____ Data records
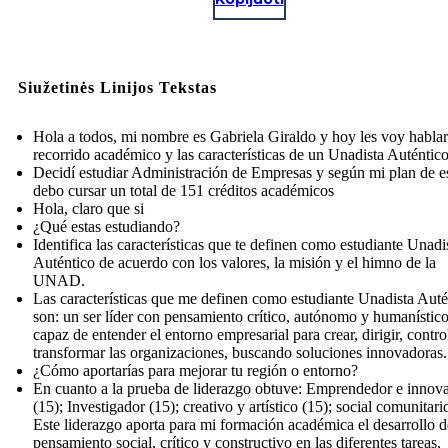
Siužetinės Linijos Tekstas
Hola a todos, mi nombre es Gabriela Giraldo y hoy les voy habla
recorrido académico y las características de un Unadista Auténtico
Decidí estudiar Administración de Empresas y según mi plan de e
debo cursar un total de 151 créditos académicos
Hola, claro que si
¿Qué estas estudiando?
Identifica las características que te definen como estudiante Unadi
Auténtico de acuerdo con los valores, la misión y el himno de la
UNAD.
Las características que me definen como estudiante Unadista Auté
son: un ser líder con pensamiento crítico, autónomo y humanístico
capaz de entender el entorno empresarial para crear, dirigir, contro
transformar las organizaciones, buscando soluciones innovadoras.
¿Cómo aportarías para mejorar tu región o entorno?
En cuanto a la prueba de liderazgo obtuve: Emprendedor e innov
(15); Investigador (15); creativo y artístico (15); social comunitario
Este liderazgo aporta para mi formación académica el desarrollo d
pensamiento social, crítico y constructivo en las diferentes tareas,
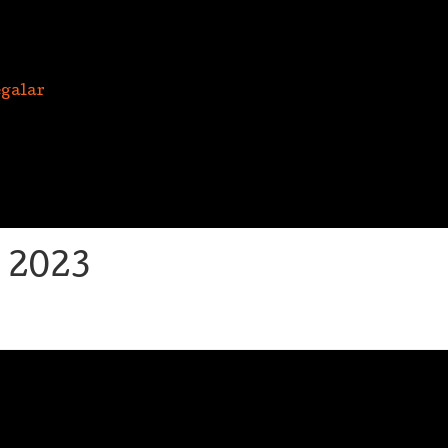
galar
 2023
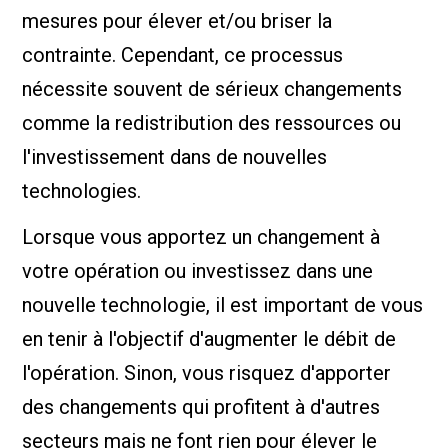
mesures pour élever et/ou briser la
contrainte. Cependant, ce processus
nécessite souvent de sérieux changements
comme la redistribution des ressources ou
l'investissement dans de nouvelles
technologies.
Lorsque vous apportez un changement à
votre opération ou investissez dans une
nouvelle technologie, il est important de vous
en tenir à l'objectif d'augmenter le débit de
l'opération. Sinon, vous risquez d'apporter
des changements qui profitent à d'autres
secteurs mais ne font rien pour élever le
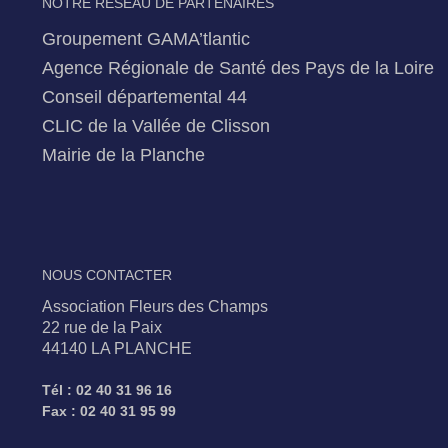
NOTRE RÉSEAU DE PARTENAIRES
Groupement GAMA’tlantic
Agence Régionale de Santé des Pays de la Loire
Conseil départemental 44
CLIC de la Vallée de Clisson
Mairie de la Planche
NOUS CONTACTER
Association Fleurs des Champs
22 rue de la Paix
44140 LA PLANCHE
Tél : 02 40 31 96 16
Fax : 02 40 31 95 99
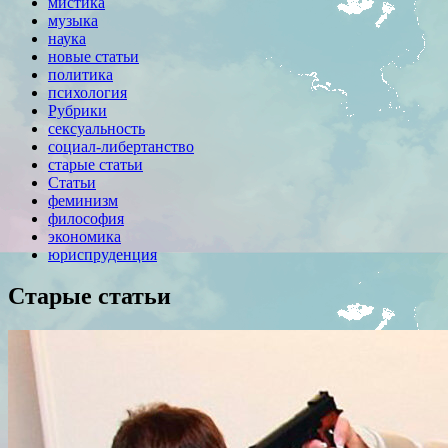
мистика
музыка
наука
новые статьи
политика
психология
Рубрики
сексуальность
социал-либертанство
старые статьи
Статьи
феминизм
философия
экономика
юриспруденция
Старые статьи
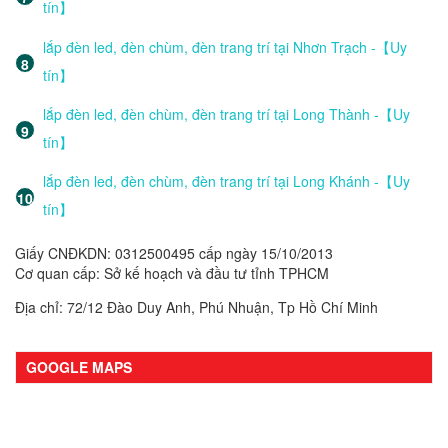
tín】
lắp đèn led, đèn chùm, đèn trang trí tại Nhơn Trạch -【Uy
tín】
lắp đèn led, đèn chùm, đèn trang trí tại Long Thành -【Uy
tín】
lắp đèn led, đèn chùm, đèn trang trí tại Long Khánh -【Uy
tín】
Giấy CNĐKDN: 0312500495 cấp ngày 15/10/2013
Cơ quan cấp: Sở kế hoạch và đầu tư tỉnh TPHCM
Địa chỉ: 72/12 Đào Duy Anh, Phú Nhuận, Tp Hồ Chí Minh
GOOGLE MAPS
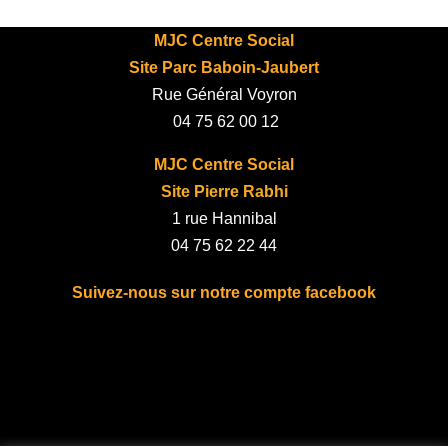
MJC Centre Social
Site Parc Baboin-Jaubert
Rue Général Voyron
04 75 62 00 12
MJC Centre Social
Site Pierre Rabhi
1 rue Hannibal
04 75 62 22 44
Suivez-nous sur notre compte facebook
fab fa-facebook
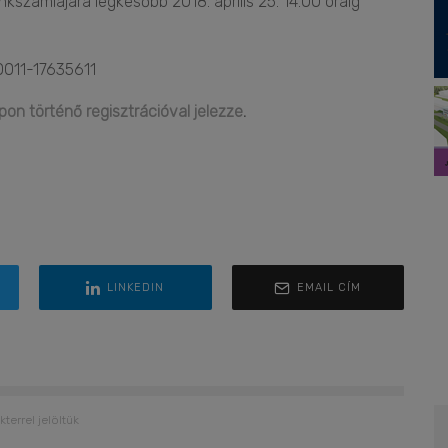
kszámlájára legkésőbb 2018. április 25. 14.00 óráig
011-17635611
apon történő regisztrációval jelezze
.
LINKEDIN
EMAIL CÍM
kterrel jelöltük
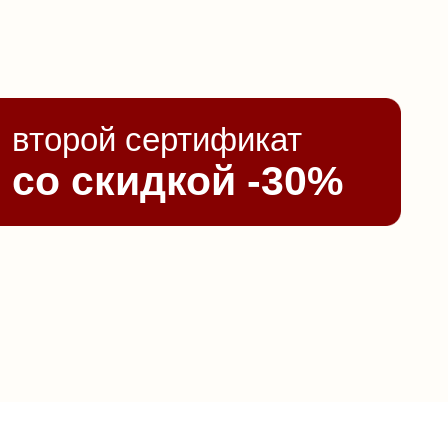
второй сертификат
со скидкой -30%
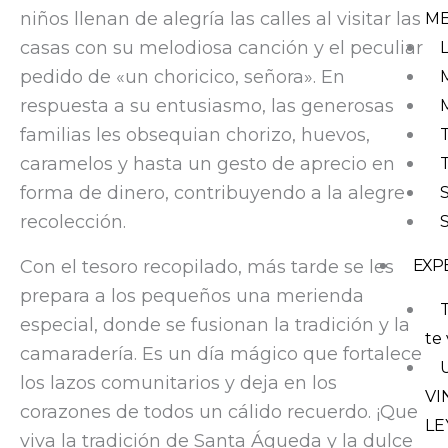
niños llenan de alegría las calles al visitar las
M
casas con su melodiosa canción y el peculiar
pedido de «un choricico, señora». En
respuesta a su entusiasmo, las generosas
familias les obsequian chorizo, huevos,
caramelos y hasta un gesto de aprecio en
forma de dinero, contribuyendo a la alegre
recolección.
Con el tesoro recopilado, más tarde se les
EXP
prepara a los pequeños una merienda
T
especial, donde se fusionan la tradición y la
te 
camaradería. Es un día mágico que fortalece
los lazos comunitarios y deja en los
VI
corazones de todos un cálido recuerdo. ¡Que
LE
viva la tradición de Santa Águeda y la dulce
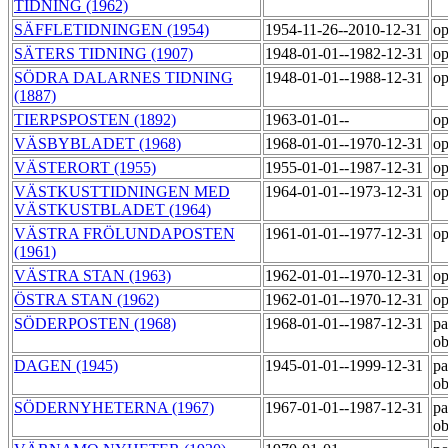
TIDNING (1962)
SÄFFLETIDNINGEN (1954)
1954-11-26--2010-12-31
op
SÄTERS TIDNING (1907)
1948-01-01--1982-12-31
op
SÖDRA DALARNES TIDNING
1948-01-01--1988-12-31
op
(1887)
TIERPSPOSTEN (1892)
1963-01-01--
op
VÄSBYBLADET (1968)
1968-01-01--1970-12-31
op
VÄSTERORT (1955)
1955-01-01--1987-12-31
op
VÄSTKUSTTIDNINGEN MED
1964-01-01--1973-12-31
op
VÄSTKUSTBLADET (1964)
VÄSTRA FRÖLUNDAPOSTEN
1961-01-01--1977-12-31
op
(1961)
VÄSTRA STAN (1963)
1962-01-01--1970-12-31
op
ÖSTRA STAN (1962)
1962-01-01--1970-12-31
op
SÖDERPOSTEN (1968)
1968-01-01--1987-12-31
pa
o
DAGEN (1945)
1945-01-01--1999-12-31
pa
o
SÖDERNYHETERNA (1967)
1967-01-01--1987-12-31
pa
o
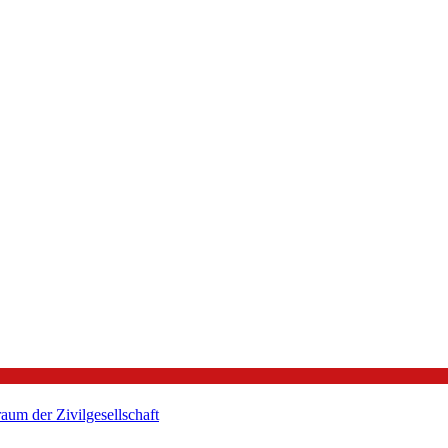
um der Zivilgesellschaft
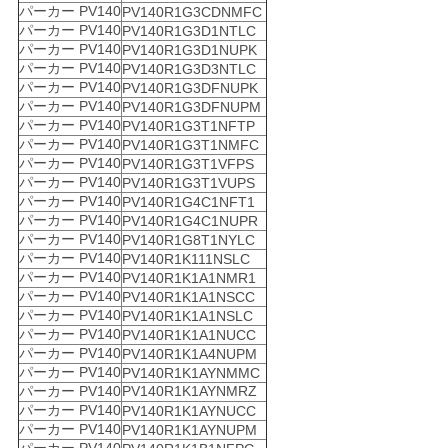
パーカー PV140
PV140R1G3CDNMFC
パーカー PV140
PV140R1G3D1NTLC
パーカー PV140
PV140R1G3D1NUPK
パーカー PV140
PV140R1G3D3NTLC
パーカー PV140
PV140R1G3DFNUPK
パーカー PV140
PV140R1G3DFNUPM
パーカー PV140
PV140R1G3T1NFTP
パーカー PV140
PV140R1G3T1NMFC
パーカー PV140
PV140R1G3T1VFPS
パーカー PV140
PV140R1G3T1VUPS
パーカー PV140
PV140R1G4C1NFT1
パーカー PV140
PV140R1G4C1NUPR
パーカー PV140
PV140R1G8T1NYLC
パーカー PV140
PV140R1K111NSLC
パーカー PV140
PV140R1K1A1NMR1
パーカー PV140
PV140R1K1A1NSCC
パーカー PV140
PV140R1K1A1NSLC
パーカー PV140
PV140R1K1A1NUCC
パーカー PV140
PV140R1K1A4NUPM
パーカー PV140
PV140R1K1AYNMMC
パーカー PV140
PV140R1K1AYNMRZ
パーカー PV140
PV140R1K1AYNUCC
パーカー PV140
PV140R1K1AYNUPM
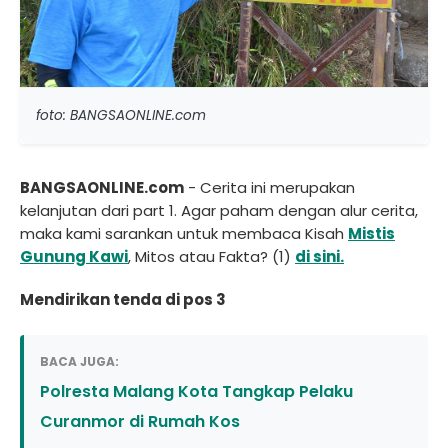
foto: BANGSAONLINE.com
BANGSAONLINE.com
- Cerita ini merupakan
kelanjutan dari part 1. Agar paham dengan alur cerita,
maka kami sarankan untuk membaca Kisah
Mistis
Gunung Kawi
, Mitos atau Fakta? (1)
di sini.
Mendirikan tenda di pos 3
BACA JUGA:
Polresta Malang Kota Tangkap Pelaku
Curanmor di Rumah Kos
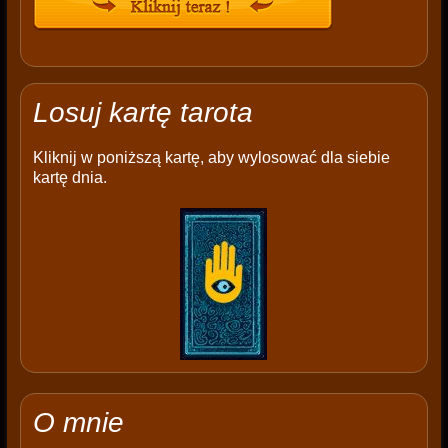
Losuj kartę tarota
Kliknij w poniższą kartę, aby wylosować dla siebie
kartę dnia.
O mnie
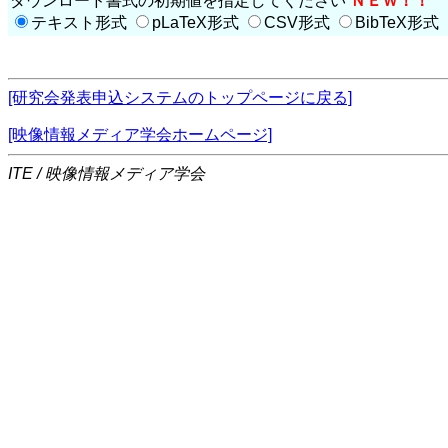
ダウンロード書式の初期値を指定してください
ＮＥＷ！！
テキスト形式
pLaTeX形式
CSV形式
BibTeX形式
[研究会発表申込システムのトップページに戻る]
[映像情報メディア学会ホームページ]
ITE / 映像情報メディア学会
________
## Try it
Filter the entries and copy out every line with the word "crítico".

## Answer section
son: un ser líder con pensamiento crítico, autónomo y humanístico
pensamiento social, crítico y constructivo en las diferentes tareas,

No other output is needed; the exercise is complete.